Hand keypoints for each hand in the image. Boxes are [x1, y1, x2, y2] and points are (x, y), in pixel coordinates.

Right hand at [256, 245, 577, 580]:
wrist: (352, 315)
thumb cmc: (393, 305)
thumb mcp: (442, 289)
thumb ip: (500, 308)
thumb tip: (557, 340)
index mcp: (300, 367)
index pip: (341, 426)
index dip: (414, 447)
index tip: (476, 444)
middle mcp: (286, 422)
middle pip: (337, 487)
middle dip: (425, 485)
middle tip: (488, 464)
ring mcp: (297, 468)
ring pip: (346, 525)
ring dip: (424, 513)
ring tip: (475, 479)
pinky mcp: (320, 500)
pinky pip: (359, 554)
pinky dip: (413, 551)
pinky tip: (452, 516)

==

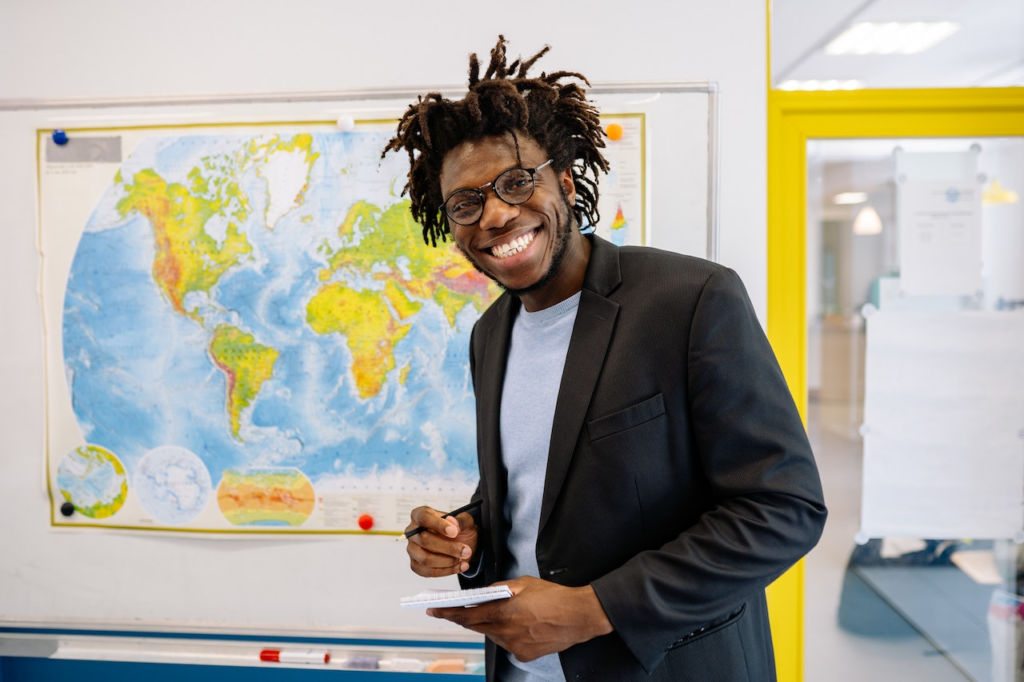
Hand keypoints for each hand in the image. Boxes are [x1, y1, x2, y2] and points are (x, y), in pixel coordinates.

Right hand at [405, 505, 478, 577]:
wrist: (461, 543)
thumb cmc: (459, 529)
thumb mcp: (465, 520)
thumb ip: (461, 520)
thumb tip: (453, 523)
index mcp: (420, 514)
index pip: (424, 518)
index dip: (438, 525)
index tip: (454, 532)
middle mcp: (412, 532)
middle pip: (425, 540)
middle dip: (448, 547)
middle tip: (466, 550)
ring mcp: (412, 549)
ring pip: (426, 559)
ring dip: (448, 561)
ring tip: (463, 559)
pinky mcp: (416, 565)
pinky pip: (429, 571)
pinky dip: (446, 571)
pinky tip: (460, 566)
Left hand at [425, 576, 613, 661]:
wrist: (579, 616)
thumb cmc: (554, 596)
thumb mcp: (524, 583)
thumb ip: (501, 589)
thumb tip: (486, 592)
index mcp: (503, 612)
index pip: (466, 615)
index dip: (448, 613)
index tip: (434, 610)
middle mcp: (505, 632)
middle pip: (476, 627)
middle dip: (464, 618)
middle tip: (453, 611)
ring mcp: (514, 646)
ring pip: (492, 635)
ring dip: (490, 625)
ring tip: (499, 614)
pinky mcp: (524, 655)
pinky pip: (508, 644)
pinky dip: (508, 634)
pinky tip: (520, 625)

--

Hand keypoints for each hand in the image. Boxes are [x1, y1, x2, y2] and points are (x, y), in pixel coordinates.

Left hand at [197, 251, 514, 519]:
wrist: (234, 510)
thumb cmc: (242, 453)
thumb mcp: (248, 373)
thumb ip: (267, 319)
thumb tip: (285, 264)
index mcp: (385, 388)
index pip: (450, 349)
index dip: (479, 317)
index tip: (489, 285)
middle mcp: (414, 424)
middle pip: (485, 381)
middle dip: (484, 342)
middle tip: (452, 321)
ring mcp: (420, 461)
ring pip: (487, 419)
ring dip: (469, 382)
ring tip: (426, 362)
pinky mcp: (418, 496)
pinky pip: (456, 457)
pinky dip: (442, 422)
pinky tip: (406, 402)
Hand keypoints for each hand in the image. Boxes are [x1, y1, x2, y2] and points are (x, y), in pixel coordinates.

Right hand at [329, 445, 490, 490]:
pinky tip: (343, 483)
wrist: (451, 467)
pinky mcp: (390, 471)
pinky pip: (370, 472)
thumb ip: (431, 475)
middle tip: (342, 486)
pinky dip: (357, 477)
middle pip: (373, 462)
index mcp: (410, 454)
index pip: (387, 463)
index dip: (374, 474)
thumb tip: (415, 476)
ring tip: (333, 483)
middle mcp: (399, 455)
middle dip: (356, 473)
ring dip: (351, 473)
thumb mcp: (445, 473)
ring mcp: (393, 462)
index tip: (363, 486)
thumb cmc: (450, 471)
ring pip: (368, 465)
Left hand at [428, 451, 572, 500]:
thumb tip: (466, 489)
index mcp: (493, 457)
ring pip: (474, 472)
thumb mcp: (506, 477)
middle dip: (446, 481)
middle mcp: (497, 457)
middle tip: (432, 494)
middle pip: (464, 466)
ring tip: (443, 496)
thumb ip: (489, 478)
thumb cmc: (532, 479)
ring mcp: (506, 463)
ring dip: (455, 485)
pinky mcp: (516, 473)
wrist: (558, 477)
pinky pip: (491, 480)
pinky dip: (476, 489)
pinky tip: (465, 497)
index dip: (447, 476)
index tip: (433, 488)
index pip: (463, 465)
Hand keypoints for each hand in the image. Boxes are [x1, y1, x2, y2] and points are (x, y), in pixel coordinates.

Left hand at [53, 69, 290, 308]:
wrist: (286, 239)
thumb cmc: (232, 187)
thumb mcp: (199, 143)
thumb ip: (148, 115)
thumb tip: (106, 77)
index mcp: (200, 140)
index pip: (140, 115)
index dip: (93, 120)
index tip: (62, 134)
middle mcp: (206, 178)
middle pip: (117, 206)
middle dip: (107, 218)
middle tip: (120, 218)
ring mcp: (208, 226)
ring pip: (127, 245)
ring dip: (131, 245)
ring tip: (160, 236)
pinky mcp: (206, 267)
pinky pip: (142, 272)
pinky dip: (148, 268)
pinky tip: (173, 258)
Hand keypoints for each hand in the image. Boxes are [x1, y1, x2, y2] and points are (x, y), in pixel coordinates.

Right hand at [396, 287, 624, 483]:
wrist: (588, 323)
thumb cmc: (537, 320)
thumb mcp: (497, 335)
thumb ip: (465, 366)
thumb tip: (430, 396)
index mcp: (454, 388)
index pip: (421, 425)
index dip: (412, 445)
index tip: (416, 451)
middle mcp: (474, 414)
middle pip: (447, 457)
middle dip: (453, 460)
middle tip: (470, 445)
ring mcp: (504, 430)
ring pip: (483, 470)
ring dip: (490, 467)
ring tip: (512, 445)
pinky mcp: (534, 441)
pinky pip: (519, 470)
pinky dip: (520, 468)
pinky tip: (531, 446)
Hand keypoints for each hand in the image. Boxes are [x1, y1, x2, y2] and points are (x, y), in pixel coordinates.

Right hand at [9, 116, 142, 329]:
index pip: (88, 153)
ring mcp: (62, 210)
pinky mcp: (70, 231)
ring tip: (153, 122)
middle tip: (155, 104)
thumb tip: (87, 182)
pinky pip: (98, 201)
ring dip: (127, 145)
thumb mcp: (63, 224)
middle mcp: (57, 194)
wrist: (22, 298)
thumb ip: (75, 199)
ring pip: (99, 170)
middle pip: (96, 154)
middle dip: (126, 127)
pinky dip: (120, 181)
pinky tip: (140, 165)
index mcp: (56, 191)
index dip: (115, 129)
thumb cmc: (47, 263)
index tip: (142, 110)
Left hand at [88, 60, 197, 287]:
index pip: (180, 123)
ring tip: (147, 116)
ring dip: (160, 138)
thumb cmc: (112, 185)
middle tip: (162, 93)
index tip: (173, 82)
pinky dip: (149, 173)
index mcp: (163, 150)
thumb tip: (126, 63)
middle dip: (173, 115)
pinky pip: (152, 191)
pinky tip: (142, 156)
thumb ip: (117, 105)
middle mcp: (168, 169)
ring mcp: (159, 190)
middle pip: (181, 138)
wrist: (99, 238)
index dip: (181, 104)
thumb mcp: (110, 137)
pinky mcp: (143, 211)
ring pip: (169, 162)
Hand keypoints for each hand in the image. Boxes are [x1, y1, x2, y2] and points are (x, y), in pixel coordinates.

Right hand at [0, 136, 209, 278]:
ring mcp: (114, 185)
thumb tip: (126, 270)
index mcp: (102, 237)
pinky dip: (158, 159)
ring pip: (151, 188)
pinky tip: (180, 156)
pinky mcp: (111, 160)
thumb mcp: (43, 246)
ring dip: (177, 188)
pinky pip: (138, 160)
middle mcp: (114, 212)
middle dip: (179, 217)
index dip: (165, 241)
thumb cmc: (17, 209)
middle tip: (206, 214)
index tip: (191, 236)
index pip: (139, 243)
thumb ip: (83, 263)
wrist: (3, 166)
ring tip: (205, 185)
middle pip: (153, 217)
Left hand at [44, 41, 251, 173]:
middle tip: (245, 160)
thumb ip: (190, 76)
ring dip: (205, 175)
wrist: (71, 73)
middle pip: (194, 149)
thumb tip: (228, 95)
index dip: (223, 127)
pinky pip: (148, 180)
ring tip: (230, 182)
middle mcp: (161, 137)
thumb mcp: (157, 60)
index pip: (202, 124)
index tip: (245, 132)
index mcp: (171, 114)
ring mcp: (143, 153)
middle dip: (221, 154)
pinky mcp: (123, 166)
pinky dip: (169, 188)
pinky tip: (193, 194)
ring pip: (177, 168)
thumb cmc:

> **Directions**: Exactly how many lines in the records contain the string "wrist"? Give that number alone.

> **Exercise response**: 12